* **WORK REQUEST**: Reproduce, unaltered, the line with "sind, sollten Sie" along with every line that follows it in the records, up to the last.

Page-level text extractions

▽

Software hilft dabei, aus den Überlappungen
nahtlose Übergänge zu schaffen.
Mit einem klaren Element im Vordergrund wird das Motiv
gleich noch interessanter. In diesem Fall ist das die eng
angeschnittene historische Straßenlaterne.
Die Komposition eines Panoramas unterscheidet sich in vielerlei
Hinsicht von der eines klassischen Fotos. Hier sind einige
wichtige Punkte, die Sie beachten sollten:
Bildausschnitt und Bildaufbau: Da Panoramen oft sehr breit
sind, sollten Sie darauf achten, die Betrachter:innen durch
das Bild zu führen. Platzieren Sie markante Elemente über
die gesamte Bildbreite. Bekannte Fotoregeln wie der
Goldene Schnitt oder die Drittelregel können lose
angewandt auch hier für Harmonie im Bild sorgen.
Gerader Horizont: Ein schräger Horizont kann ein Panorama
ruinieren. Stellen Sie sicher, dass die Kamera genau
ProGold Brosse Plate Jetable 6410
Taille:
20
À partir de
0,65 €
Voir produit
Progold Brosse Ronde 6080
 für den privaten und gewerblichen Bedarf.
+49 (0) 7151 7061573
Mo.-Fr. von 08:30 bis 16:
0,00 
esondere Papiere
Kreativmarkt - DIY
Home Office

△

* **RESULT**:
sind, sollten Sie darauf achten, die Betrachter:innen durch
das Bild zu führen. Platzieren Sie markante Elemente über
die gesamte Bildbreite. Bekannte Fotoregeln wie der
Goldene Schnitt oder die Drittelregel können lose
angewandt auch hier für Harmonie im Bild sorgen.
Gerader Horizont: Ein schräger Horizont kann ein Panorama
ruinieren. Stellen Sie sicher, dass die Kamera genau
ProGold Brosse Plate Jetable 6410
Taille:
20
À partir de
0,65 €
Voir produit
Progold Brosse Ronde 6080
 für den privaten und gewerblichen Bedarf.
+49 (0) 7151 7061573
Mo.-Fr. von 08:30 bis 16:
0,00 
esondere Papiere
Kreativmarkt - DIY
Home Office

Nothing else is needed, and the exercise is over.